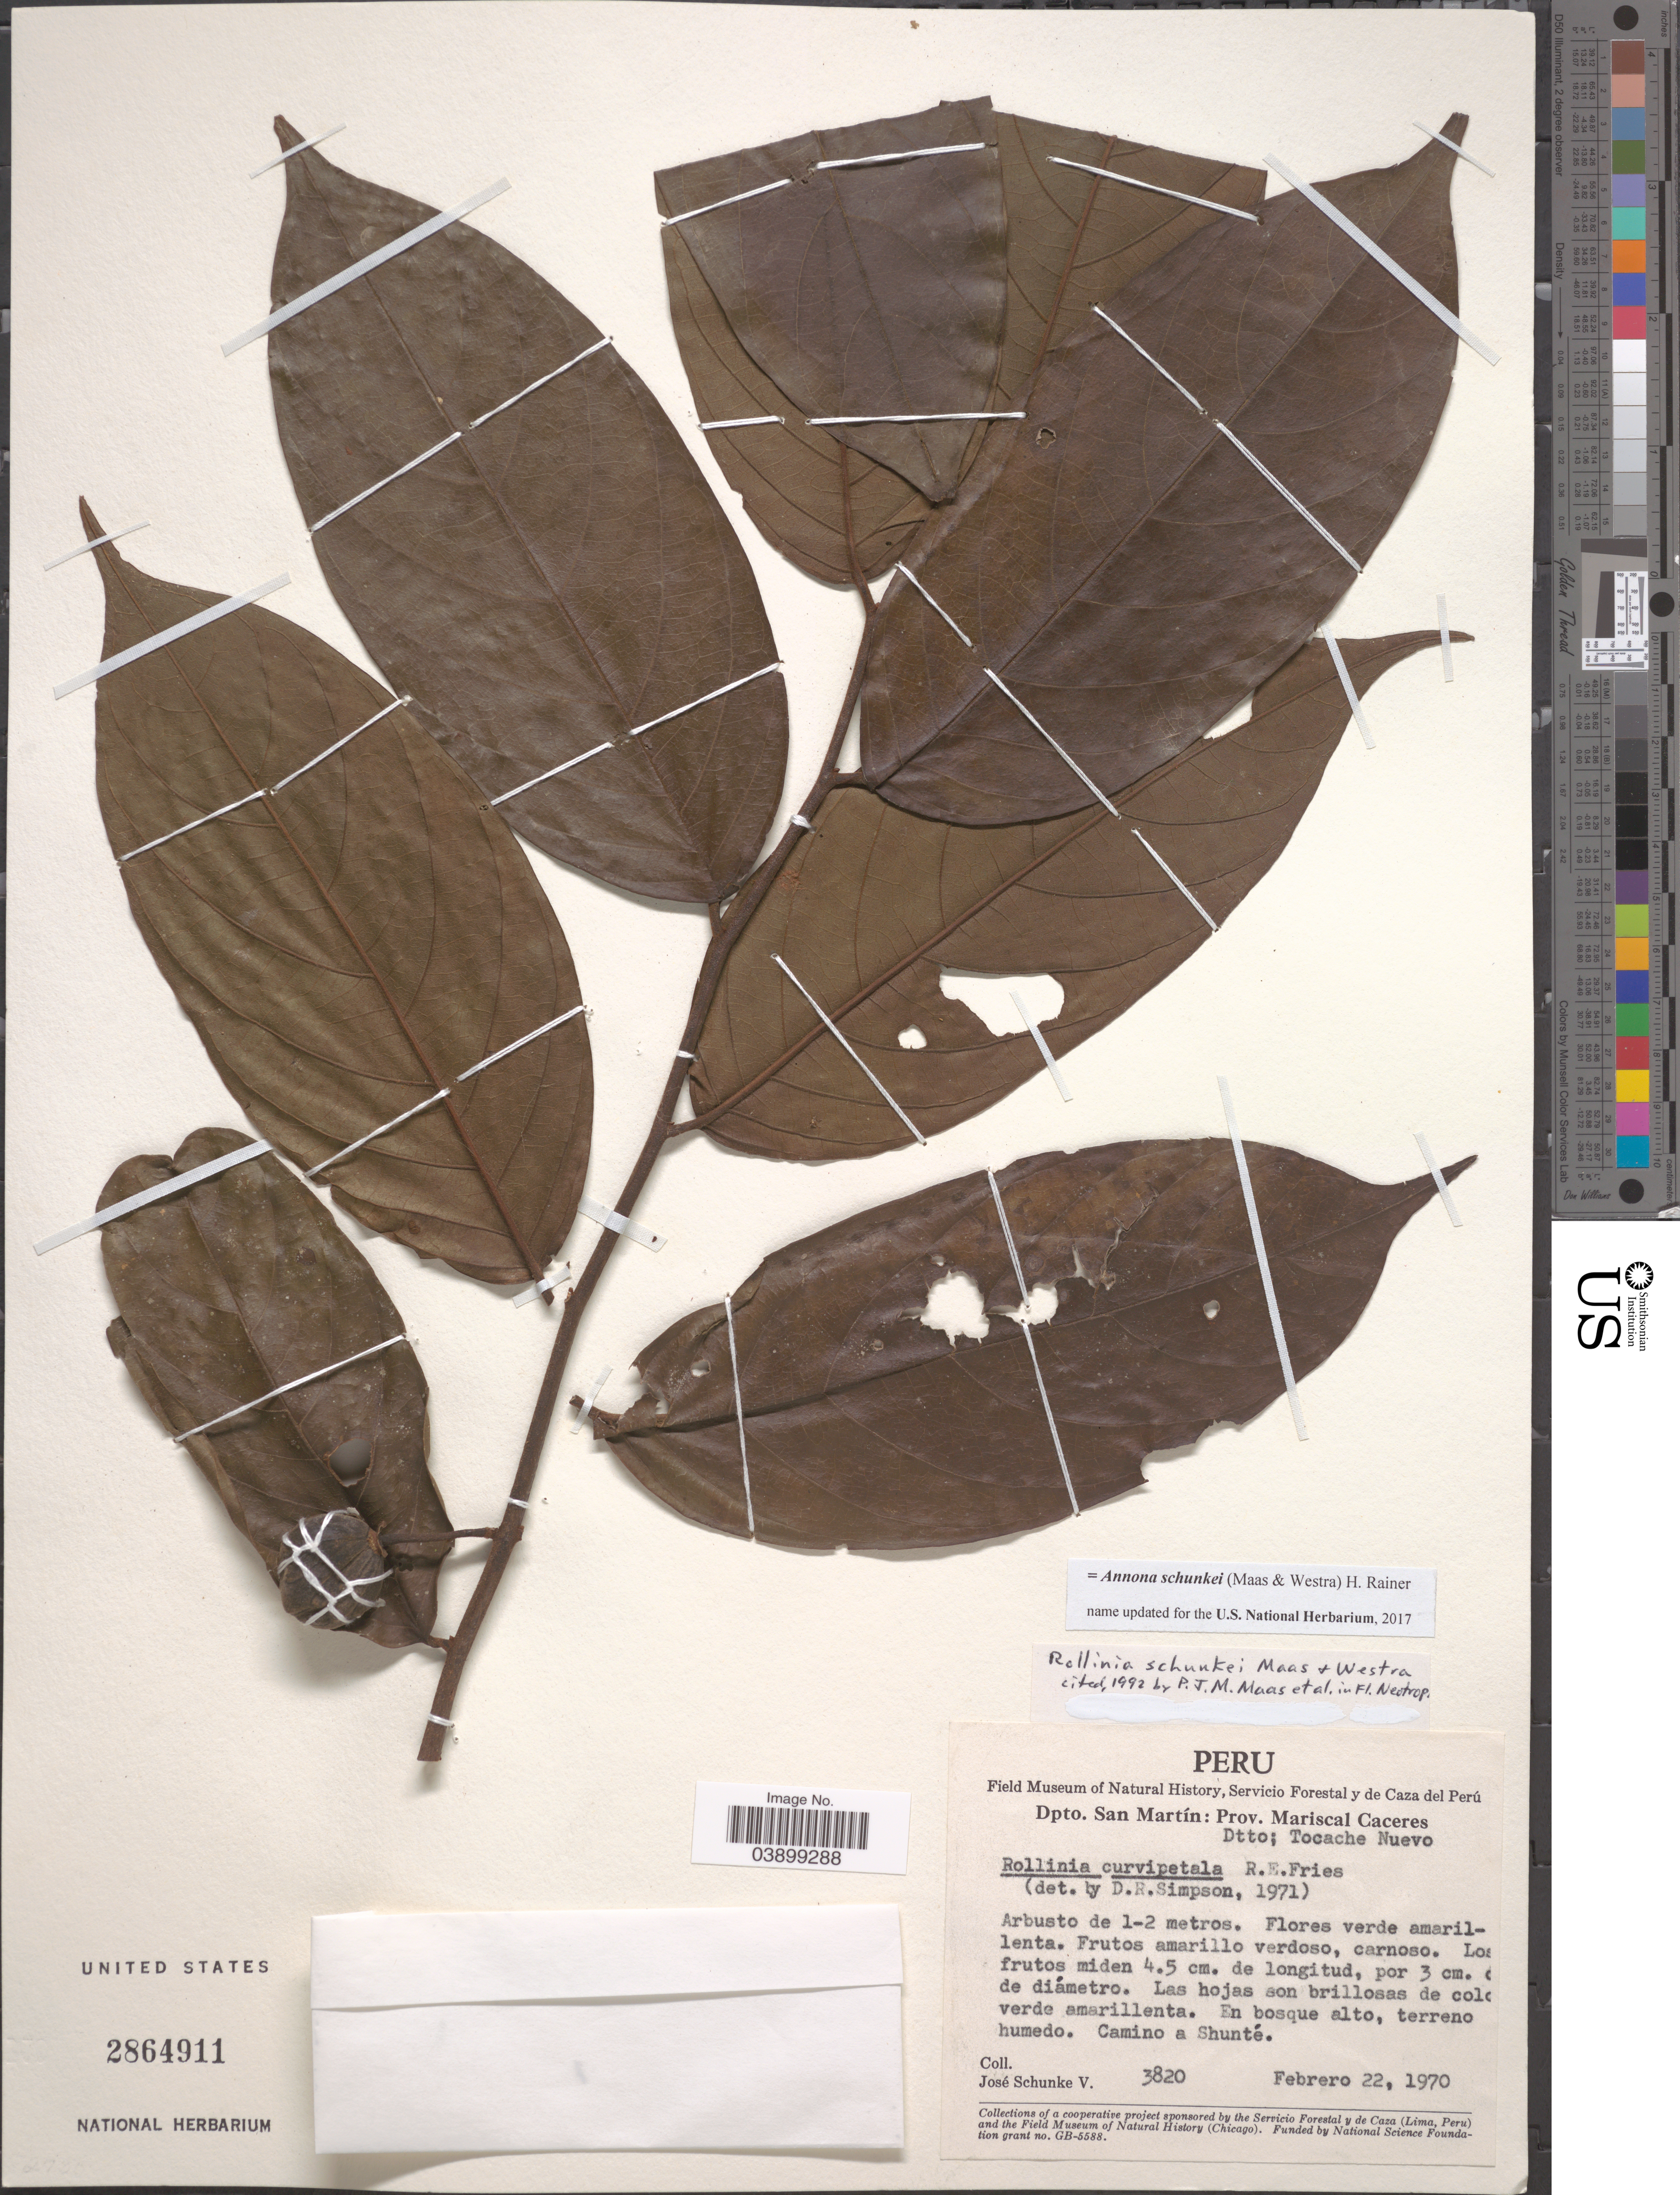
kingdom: Plantae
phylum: Tracheophyta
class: Magnoliopsida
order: Magnoliales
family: Annonaceae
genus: Annona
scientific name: Annona schunkei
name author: (Maas & Westra) H. Rainer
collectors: J. Schunke Vigo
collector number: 3820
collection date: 1970-02-22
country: Peru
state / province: San Martín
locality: Dpto. San Martín: Prov. Mariscal Caceres. Dtto; Tocache Nuevo. Camino a Shunté.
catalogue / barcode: US 2864911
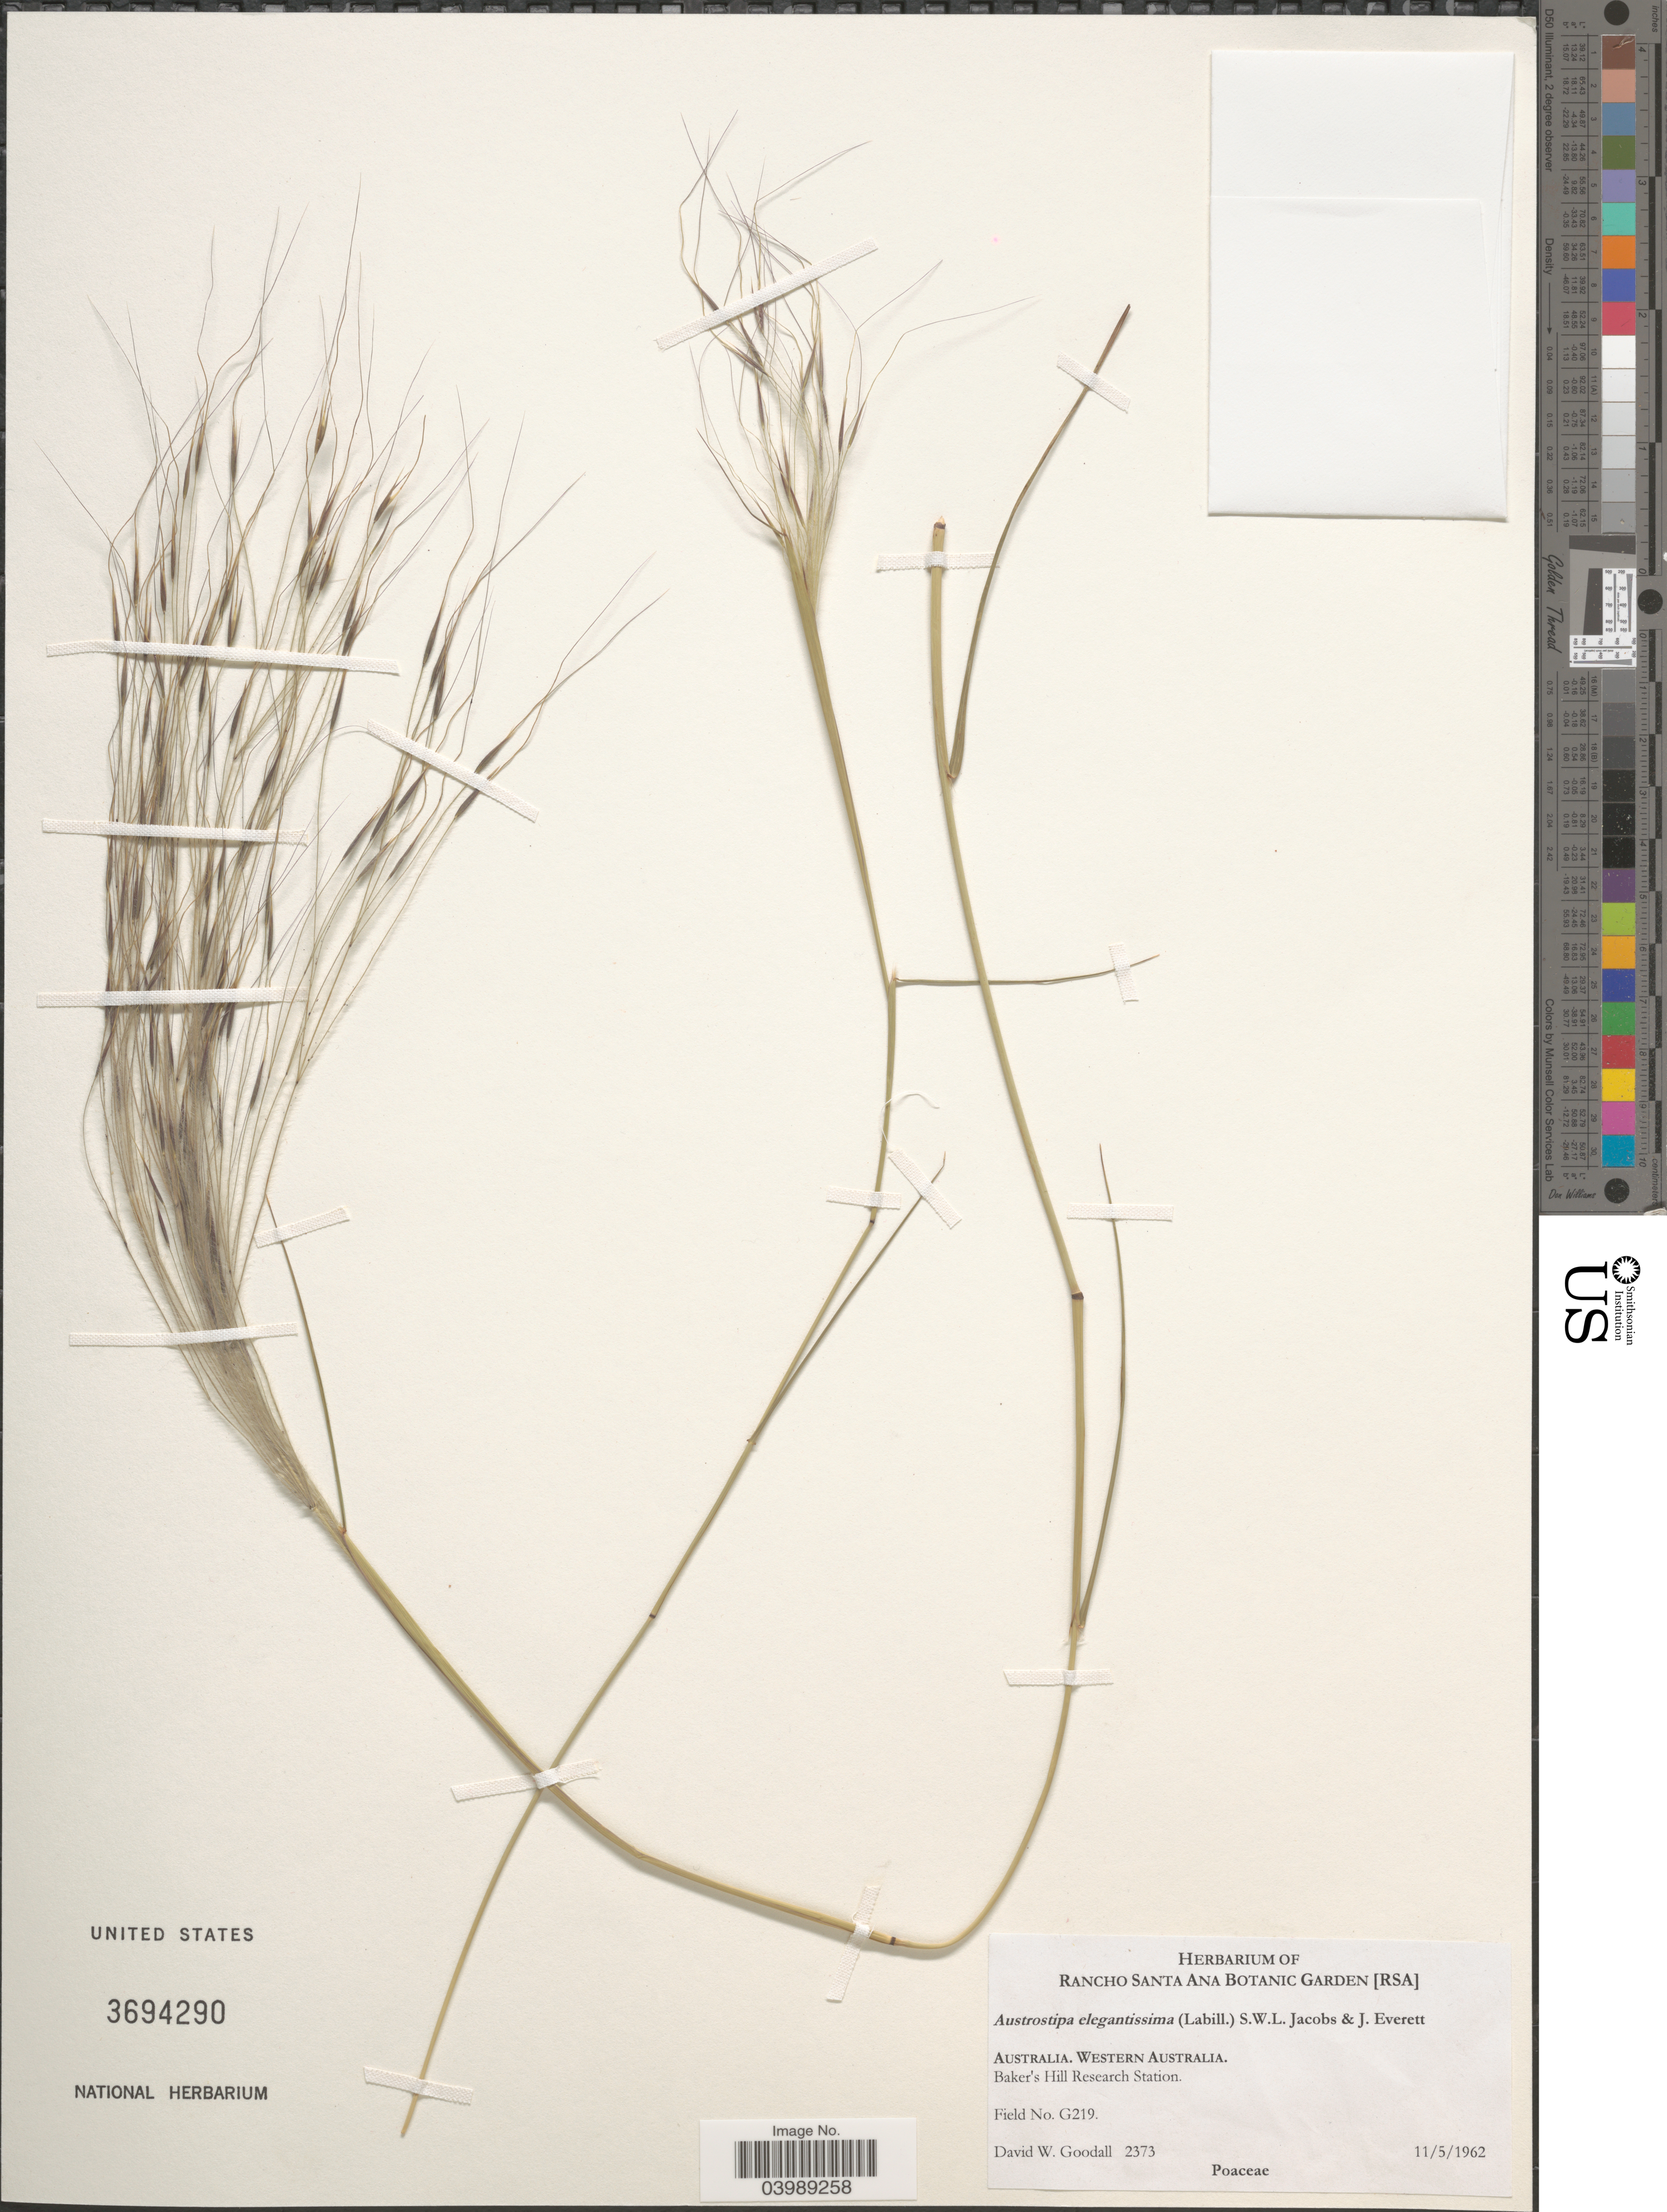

SHORT TASK ▸
List every line from the items above as a numbered list, skipping blank lines and leaving out the pictures.

ANSWER FOR THIS EXERCISE ▸
1. kingdom: Plantae
2. phylum: Tracheophyta
3. class: Magnoliopsida
4. order: Magnoliales
5. family: Annonaceae
6. genus: Annona
7. scientific name: Annona schunkei
8. name author: (Maas & Westra) H. Rainer
9. collectors: J. Schunke Vigo
10. collector number: 3820
11. collection date: 1970-02-22
12. country: Peru
13. state / province: San Martín
14. locality: Dpto. San Martín: Prov. Mariscal Caceres. Dtto; Tocache Nuevo. Camino a Shunté.
15. catalogue / barcode: US 2864911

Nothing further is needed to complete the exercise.